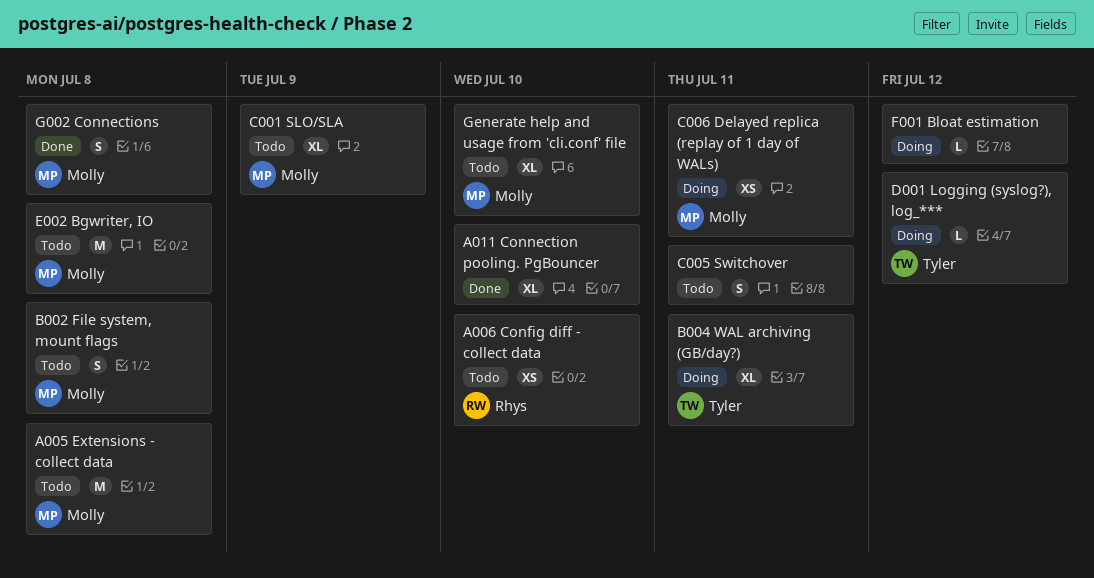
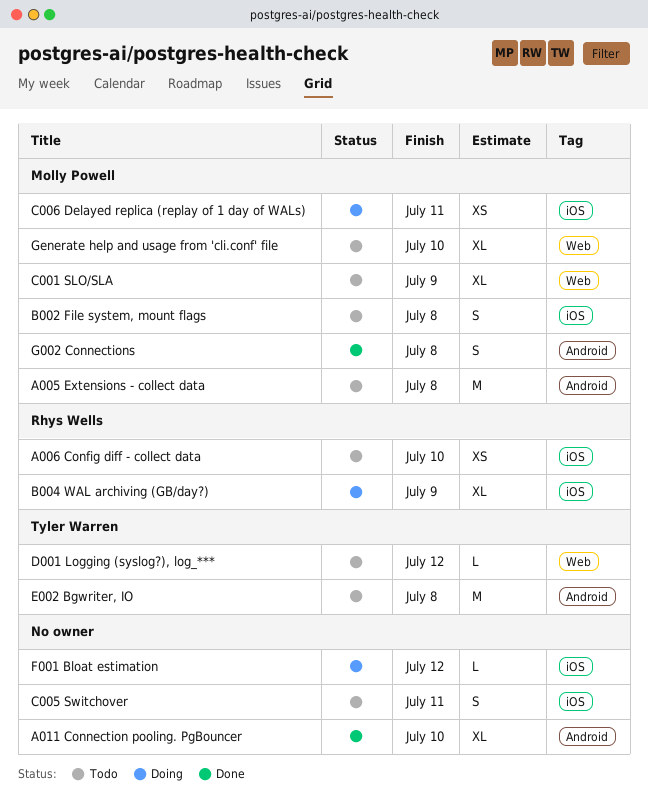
B004 WAL archiving (GB/day?), owner: Tyler Warren -> Rhys Wells
B004 WAL archiving (GB/day?), due: Jul 11 -> Jul 9
D001 Logging (syslog?), log_***, status: Doing -> Todo
E002 Bgwriter, IO, owner: Molly Powell -> Tyler Warren

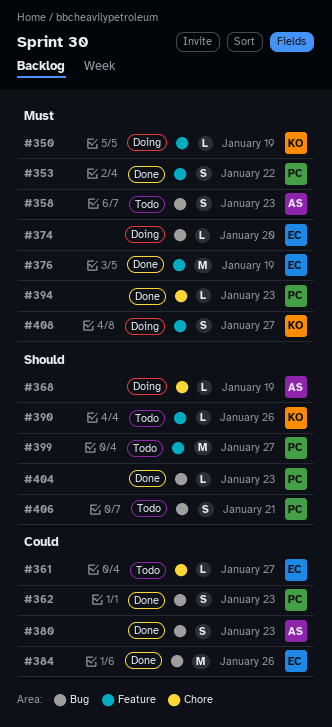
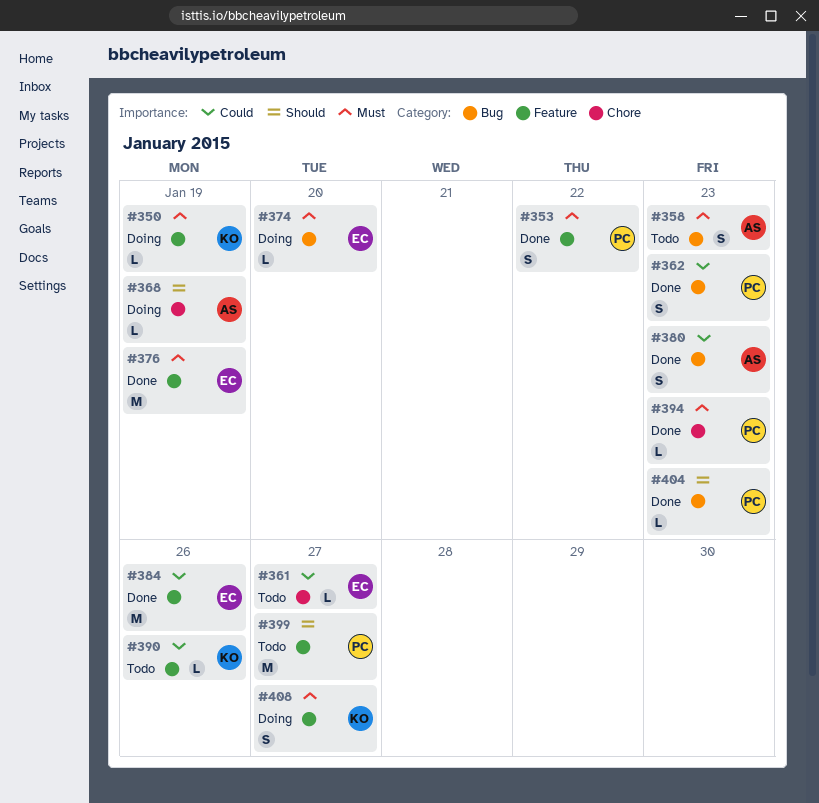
#384, label: Bug -> Feature
#390, priority: Should -> Could
#406: present -> none

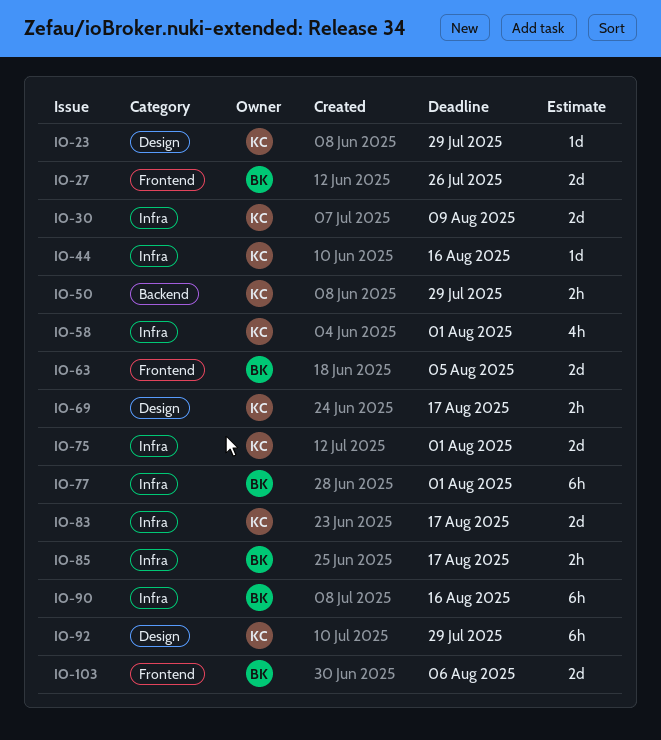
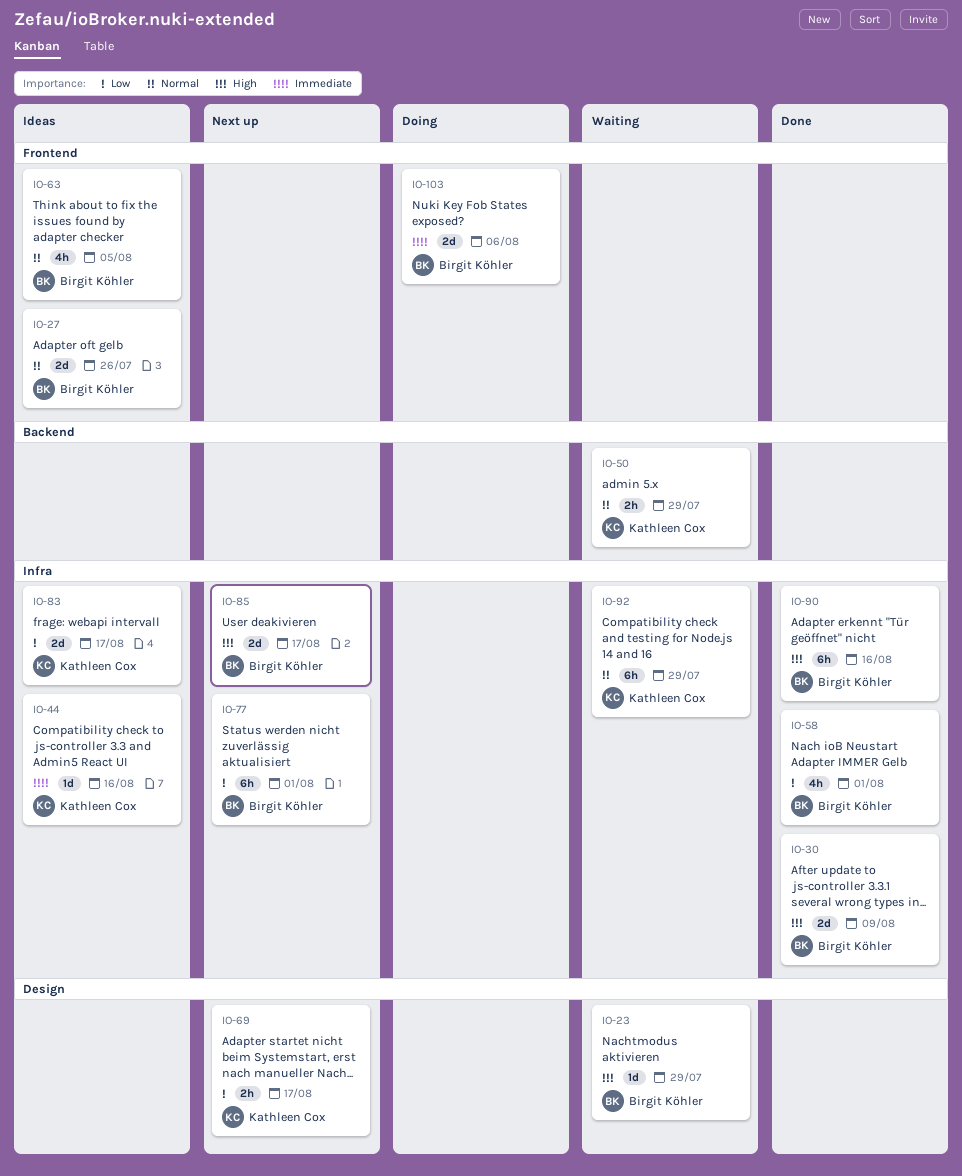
IO-23, owner: Kathleen Cox -> Birgit Köhler
IO-30, owner: Kathleen Cox -> Birgit Köhler
IO-58, owner: Kathleen Cox -> Birgit Köhler
IO-63, estimate: 2d -> 4h
IO-75: present -> none
IO-85, estimate: 2h -> 2d
IO-92, label: Design -> Infra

● ● ● ● ●

Task requirements: This exercise calls for the line containing "IO-23, owner: Kathleen Cox -> Birgit Köhler" and each line after it in the records, copied exactly.

Exercise solution:
IO-23, owner: Kathleen Cox -> Birgit Köhler
IO-30, owner: Kathleen Cox -> Birgit Köhler
IO-58, owner: Kathleen Cox -> Birgit Köhler
IO-63, estimate: 2d -> 4h
IO-75: present -> none
IO-85, estimate: 2h -> 2d
IO-92, label: Design -> Infra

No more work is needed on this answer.